Bruno Schleinstein, untitled, undated, mixed media on paper, 42 x 30 cm |
Bruno Schleinstein
Warten ist der Tod
July 18 – August 22, 2020
Opening July 17th, 6 - 9pm
July 18 – August 22, 2020
Opening July 17th, 6 - 9pm
“What must the itinerant traveller think when he dreams he’s home again – and is awoken by a song from his own country only to see that he’s in a foreign land.” (Bruno Schleinstein)
Bruno Schleinstein is born in 1932 in Berlin, the youngest of three illegitimate children. Unable to cope with the responsibility of raising her young child, his mother gives him over to the custody of a children’s home when he is just three years old. He lives there for the following six years. As a so-called Reichsausschusskind (a designation for mentally and physically disabled children deemed “unworthy of life” under the NS euthanasia programme), he is transferred to the Wiesengrund educational facility at the Bonhoeffer Nerve Clinic in Berlin in 1941. Doctors employed at Wiesengrund are by this time already performing medical experiments on the children that often end in the latter’s deaths. There is no record of whether any such experiments were performed on Schleinstein himself. What is certain, however, is that he can describe the operations carried out on the children there in detail.
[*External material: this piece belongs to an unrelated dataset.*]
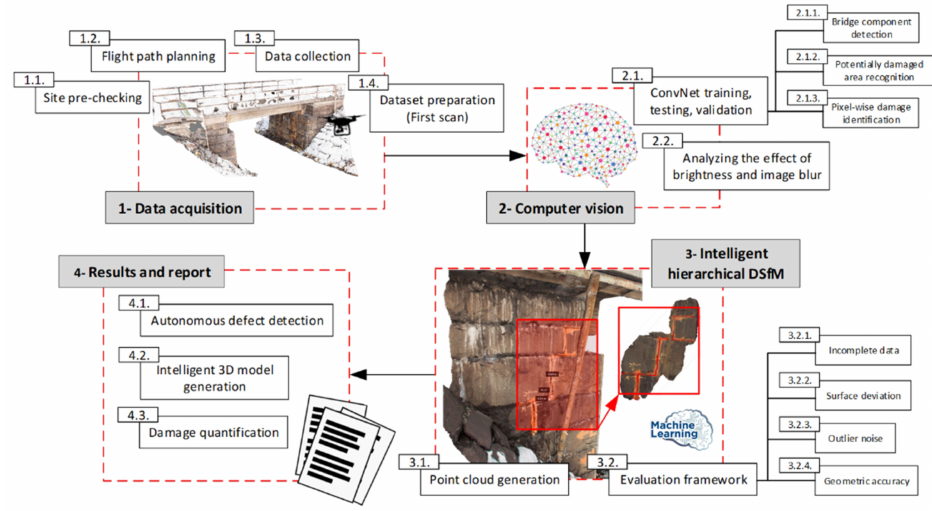
Figure 3. The schematic workflow of the proposed intelligent hierarchical structure from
Schleinstein remains locked up even after the war’s end. Following several unsuccessful escape attempts, he is transferred to a psychiatric hospital for children in 1947, justified on the grounds of his “obdurate tendency for escape.” In 1955, he finally succeeds in escaping from the facility and travels to Baden-Baden. He returns to Berlin in 1963 and finds a job at the Borsig-Werken, where he remains employed until his retirement.
An advertising display board for the company Asbach Uralt featuring a Moritaten (street ballad) singer gives Schleinstein the idea of taking up the profession himself. From this point on he spends his weekends wandering the city’s rear courtyards, where he performs music with an accordion and glockenspiel. He also illustrates his songs with his own painted display boards. An employee of the Akademie der Künste becomes aware of Schleinstein and invites him to participate in a Moritaten festival being held there. Schleinstein makes his first record, through which the filmmaker Lutz Eichholz becomes aware of the singer. This leads to his first film: 1966’s Bruno the Black.
In 1973, Werner Herzog, who has just finished writing the script for his film The Enigma of Kaspar Hauser and is seeking to cast the lead role of Hauser himself, sees Eichholz’s film during a screening by the German public broadcaster ARD. Herzog is fascinated by Schleinstein’s authentic and unaffected personality and contacts the artist, subsequently casting him in the lead role under the stage name Bruno S. The film is screened as a German contribution to the 1975 Cannes Film Festival and is awarded the Grand Prix by the jury. In 1977, Bruno S. again plays the lead role in Herzog’s film Stroszek – a role written especially for him by the director. Bruno Schleinstein becomes a global star. Despite this, he continues to work as a forklift operator during the week and to spend his weekends playing music in courtyards. He draws and paints continuously. The first exhibition of Schleinstein’s pictures takes place in a Berlin bar in 1983, with his first gallery exhibition following a year later at endart gallery in the Berlin district of Kreuzberg. Delmes & Zander exhibits Schleinstein’s paintings and drawings from the late 1990s on. They are shown with great success at international art fairs and in both solo and group exhibitions. It is his fellow artists that are most fascinated with the authenticity and directness of his work, however. As an autodidact who taught himself to play music, to draw and to paint, and who always strove to perfect his technique, Schleinstein serves as an inspiration to them. And so it is above all artists, photographers, filmmakers and musicians that come to play a role in Schleinstein’s life and allow him to operate as an artist amongst other artists. Bruno Schleinstein dies in Berlin in 2010.
A monograph of Bruno Schleinstein’s work, edited by Susanne Zander and Nicole Delmes, was published in early 2020, offering a view of his multifaceted artistic output.